WORK INSTRUCTIONS: Give the lines of the material as a JSON list of strings, with one string per line and blank lines omitted. Do not include the pictures in the answer.

EXTRACTED MATERIAL:
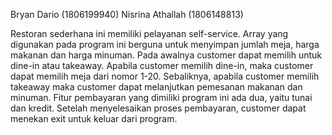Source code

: Bryan Dario (1806199940) 
Nisrina Athallah (1806148813)

Restoran sederhana ini memiliki pelayanan self-service. Array yang digunakan pada program ini berguna untuk menyimpan jumlah meja, harga makanan dan harga minuman. Pada awalnya customer dapat memilih untuk dine-in atau takeaway. Apabila customer memilih dine-in, maka customer dapat memilih meja dari nomor 1-20. Sebaliknya, apabila customer memilih takeaway maka customer dapat melanjutkan pemesanan makanan dan minuman. Fitur pembayaran yang dimiliki program ini ada dua, yaitu tunai dan kredit. Setelah menyelesaikan proses pembayaran, customer dapat menekan exit untuk keluar dari program.
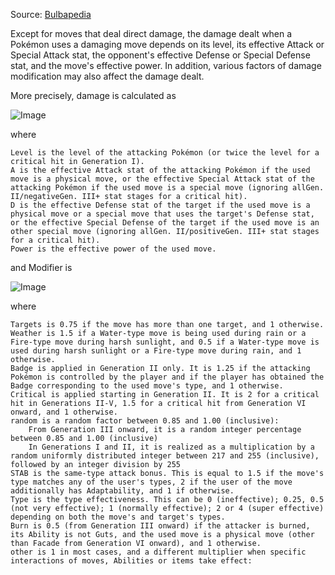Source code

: Source: [Bulbapedia](https://bulbapedia.bulbagarden.net/wiki/Damage)

Except for moves that deal direct damage, the damage dealt when a Pokémon uses a damaging move depends on its level, its effective Attack or Special Attack stat, the opponent's effective Defense or Special Defense stat, and the move's effective power. In addition, various factors of damage modification may also affect the damage dealt.

More precisely, damage is calculated as

![Image](https://cdn.bulbagarden.net/upload/4/47/DamageCalc.png)

where

    Level is the level of the attacking Pokémon (or twice the level for a critical hit in Generation I).
    A is the effective Attack stat of the attacking Pokémon if the used move is a physical move, or the effective Special Attack stat of the attacking Pokémon if the used move is a special move (ignoring allGen. II/negativeGen. III+ stat stages for a critical hit).
    D is the effective Defense stat of the target if the used move is a physical move or a special move that uses the target's Defense stat, or the effective Special Defense of the target if the used move is an other special move (ignoring allGen. II/positiveGen. III+ stat stages for a critical hit).
    Power is the effective power of the used move.

and Modifier is

![Image](https://cdn.bulbagarden.net/upload/3/32/ModifierCalc.png)

where

    Targets is 0.75 if the move has more than one target, and 1 otherwise.
    Weather is 1.5 if a Water-type move is being used during rain or a Fire-type move during harsh sunlight, and 0.5 if a Water-type move is used during harsh sunlight or a Fire-type move during rain, and 1 otherwise.
    Badge is applied in Generation II only. It is 1.25 if the attacking Pokémon is controlled by the player and if the player has obtained the Badge corresponding to the used move's type, and 1 otherwise.
    Critical is applied starting in Generation II. It is 2 for a critical hit in Generations II-V, 1.5 for a critical hit from Generation VI onward, and 1 otherwise.
    random is a random factor between 0.85 and 1.00 (inclusive):
        From Generation III onward, it is a random integer percentage between 0.85 and 1.00 (inclusive)
        In Generations I and II, it is realized as a multiplication by a random uniformly distributed integer between 217 and 255 (inclusive), followed by an integer division by 255
    STAB is the same-type attack bonus. This is equal to 1.5 if the move's type matches any of the user's types, 2 if the user of the move additionally has Adaptability, and 1 if otherwise.
    Type is the type effectiveness. This can be 0 (ineffective); 0.25, 0.5 (not very effective); 1 (normally effective); 2 or 4 (super effective) depending on both the move's and target's types.
    Burn is 0.5 (from Generation III onward) if the attacker is burned, its Ability is not Guts, and the used move is a physical move (other than Facade from Generation VI onward), and 1 otherwise.
    other is 1 in most cases, and a different multiplier when specific interactions of moves, Abilities or items take effect:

SOLVED PROBLEM:
[
  "Source code",
  ": Bryan Dario (1806199940) ",
  "Nisrina Athallah (1806148813)",
  "Restoran sederhana ini memiliki pelayanan self-service. Array yang digunakan pada program ini berguna untuk menyimpan jumlah meja, harga makanan dan harga minuman. Pada awalnya customer dapat memilih untuk dine-in atau takeaway. Apabila customer memilih dine-in, maka customer dapat memilih meja dari nomor 1-20. Sebaliknya, apabila customer memilih takeaway maka customer dapat melanjutkan pemesanan makanan dan minuman. Fitur pembayaran yang dimiliki program ini ada dua, yaitu tunai dan kredit. Setelah menyelesaikan proses pembayaran, customer dapat menekan exit untuk keluar dari program.",
  "Source code",
  ": Source: [Bulbapedia](https://bulbapedia.bulbagarden.net/wiki/Damage)",
  "Except for moves that deal direct damage, the damage dealt when a Pokémon uses a damaging move depends on its level, its effective Attack or Special Attack stat, the opponent's effective Defense or Special Defense stat, and the move's effective power. In addition, various factors of damage modification may also affect the damage dealt.",
  "More precisely, damage is calculated as",
  "![Image](https://cdn.bulbagarden.net/upload/4/47/DamageCalc.png)",
  "where",
  "    Level is the level of the attacking Pokémon (or twice the level for a critical hit in Generation I).",
  "    A is the effective Attack stat of the attacking Pokémon if the used move is a physical move, or the effective Special Attack stat of the attacking Pokémon if the used move is a special move (ignoring allGen. II/negativeGen. III+ stat stages for a critical hit).",
  "    D is the effective Defense stat of the target if the used move is a physical move or a special move that uses the target's Defense stat, or the effective Special Defense of the target if the used move is an other special move (ignoring allGen. II/positiveGen. III+ stat stages for a critical hit).",
  "    Power is the effective power of the used move.",
  "and Modifier is",
  "![Image](https://cdn.bulbagarden.net/upload/3/32/ModifierCalc.png)",
  "where",
  "    Targets is 0.75 if the move has more than one target, and 1 otherwise.",
  "    Weather is 1.5 if a Water-type move is being used during rain or a Fire-type move during harsh sunlight, and 0.5 if a Water-type move is used during harsh sunlight or a Fire-type move during rain, and 1 otherwise.",
  "    Badge is applied in Generation II only. It is 1.25 if the attacking Pokémon is controlled by the player and if the player has obtained the Badge corresponding to the used move's type, and 1 otherwise.",
  "    Critical is applied starting in Generation II. It is 2 for a critical hit in Generations II-V, 1.5 for a critical hit from Generation VI onward, and 1 otherwise.",
  "    random is a random factor between 0.85 and 1.00 (inclusive):",
  "        From Generation III onward, it is a random integer percentage between 0.85 and 1.00 (inclusive)",
  "        In Generations I and II, it is realized as a multiplication by a random uniformly distributed integer between 217 and 255 (inclusive), followed by an integer division by 255",
  "    STAB is the same-type attack bonus. This is equal to 1.5 if the move's type matches any of the user's types, 2 if the user of the move additionally has Adaptability, and 1 if otherwise.",
  "    Type is the type effectiveness. This can be 0 (ineffective); 0.25, 0.5 (not very effective); 1 (normally effective); 2 or 4 (super effective) depending on both the move's and target's types.",
  "    Burn is 0.5 (from Generation III onward) if the attacker is burned, its Ability is not Guts, and the used move is a physical move (other than Facade from Generation VI onward), and 1 otherwise.",
  "    other is 1 in most cases, and a different multiplier when specific interactions of moves, Abilities or items take effect:"
]